Saved entries
--------------------------------
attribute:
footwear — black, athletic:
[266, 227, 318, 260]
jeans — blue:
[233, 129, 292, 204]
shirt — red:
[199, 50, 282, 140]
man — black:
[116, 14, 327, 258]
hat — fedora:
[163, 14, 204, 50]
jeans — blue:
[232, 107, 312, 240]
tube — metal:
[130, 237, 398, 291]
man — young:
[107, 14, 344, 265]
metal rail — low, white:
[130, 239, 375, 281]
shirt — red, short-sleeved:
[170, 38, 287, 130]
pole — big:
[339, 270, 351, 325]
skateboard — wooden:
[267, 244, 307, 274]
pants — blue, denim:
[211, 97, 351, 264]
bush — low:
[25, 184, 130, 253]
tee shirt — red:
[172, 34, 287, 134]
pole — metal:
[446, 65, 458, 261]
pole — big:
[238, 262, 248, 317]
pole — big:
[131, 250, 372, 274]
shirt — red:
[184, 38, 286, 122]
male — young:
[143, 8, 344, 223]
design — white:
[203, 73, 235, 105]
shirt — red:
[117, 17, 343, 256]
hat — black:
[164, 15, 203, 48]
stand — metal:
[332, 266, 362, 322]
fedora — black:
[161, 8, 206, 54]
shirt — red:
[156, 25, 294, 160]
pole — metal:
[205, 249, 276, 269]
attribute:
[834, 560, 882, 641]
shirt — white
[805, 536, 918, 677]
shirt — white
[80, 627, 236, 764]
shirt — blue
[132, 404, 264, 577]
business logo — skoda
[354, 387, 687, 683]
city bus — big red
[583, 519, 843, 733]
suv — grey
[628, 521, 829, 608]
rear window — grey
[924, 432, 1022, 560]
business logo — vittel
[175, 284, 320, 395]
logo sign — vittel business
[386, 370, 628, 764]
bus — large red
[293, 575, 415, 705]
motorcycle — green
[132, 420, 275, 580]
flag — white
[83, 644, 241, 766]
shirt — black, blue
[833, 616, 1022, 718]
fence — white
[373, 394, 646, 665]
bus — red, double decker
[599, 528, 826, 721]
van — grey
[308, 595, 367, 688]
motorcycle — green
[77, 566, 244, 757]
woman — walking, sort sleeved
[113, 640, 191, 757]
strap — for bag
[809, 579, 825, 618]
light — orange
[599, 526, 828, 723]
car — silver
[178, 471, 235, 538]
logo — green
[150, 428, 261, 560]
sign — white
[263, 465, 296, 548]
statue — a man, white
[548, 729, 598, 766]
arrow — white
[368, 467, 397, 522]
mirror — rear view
--------------------------------
§ Task to carry out
Could you print every item above again, word for word and unchanged?

§ Reply to the exercise
attribute:
footwear — black, athletic:
[266, 227, 318, 260]
jeans — blue:
[233, 129, 292, 204]
shirt — red:
[199, 50, 282, 140]
man — black:
[116, 14, 327, 258]
hat — fedora:
[163, 14, 204, 50]
jeans — blue:
[232, 107, 312, 240]
tube — metal:
[130, 237, 398, 291]
man — young:
[107, 14, 344, 265]
metal rail — low, white:
[130, 239, 375, 281]
shirt — red, short-sleeved:
[170, 38, 287, 130]
pole — big:
[339, 270, 351, 325]
skateboard — wooden:
[267, 244, 307, 274]
pants — blue, denim:
[211, 97, 351, 264]
bush — low:
[25, 184, 130, 253]
tee shirt — red:
[172, 34, 287, 134]
pole — metal:
[446, 65, 458, 261]
pole — big:
[238, 262, 248, 317]
pole — big:
[131, 250, 372, 274]
shirt — red:
[184, 38, 286, 122]
male — young:
[143, 8, 344, 223]
design — white:
[203, 73, 235, 105]
shirt — red:
[117, 17, 343, 256]
hat — black:
[164, 15, 203, 48]
stand — metal:
[332, 266, 362, 322]
fedora — black:
[161, 8, 206, 54]
shirt — red:
[156, 25, 294, 160]
pole — metal:
[205, 249, 276, 269]
attribute:
[834, 560, 882, 641]
shirt — white
[805, 536, 918, 677]
shirt — white
[80, 627, 236, 764]
shirt — blue
[132, 404, 264, 577]
business logo — skoda
[354, 387, 687, 683]
city bus — big red
[583, 519, 843, 733]
suv — grey
[628, 521, 829, 608]
rear window — grey
[924, 432, 1022, 560]
business logo — vittel
[175, 284, 320, 395]
logo sign — vittel business
[386, 370, 628, 764]
bus — large red
[293, 575, 415, 705]
motorcycle — green
[132, 420, 275, 580]
flag — white
[83, 644, 241, 766]
shirt — black, blue
[833, 616, 1022, 718]
fence — white
[373, 394, 646, 665]
bus — red, double decker
[599, 528, 826, 721]
van — grey
[308, 595, 367, 688]
motorcycle — green
[77, 566, 244, 757]
woman — walking, sort sleeved
[113, 640, 191, 757]
strap — for bag
[809, 579, 825, 618]
light — orange
[599, 526, 828, 723]
car — silver
[178, 471, 235, 538]
logo — green
[150, 428, 261, 560]
sign — white
[263, 465, 296, 548]
statue — a man, white
[548, 729, 598, 766]
arrow — white
[368, 467, 397, 522]
mirror — rear view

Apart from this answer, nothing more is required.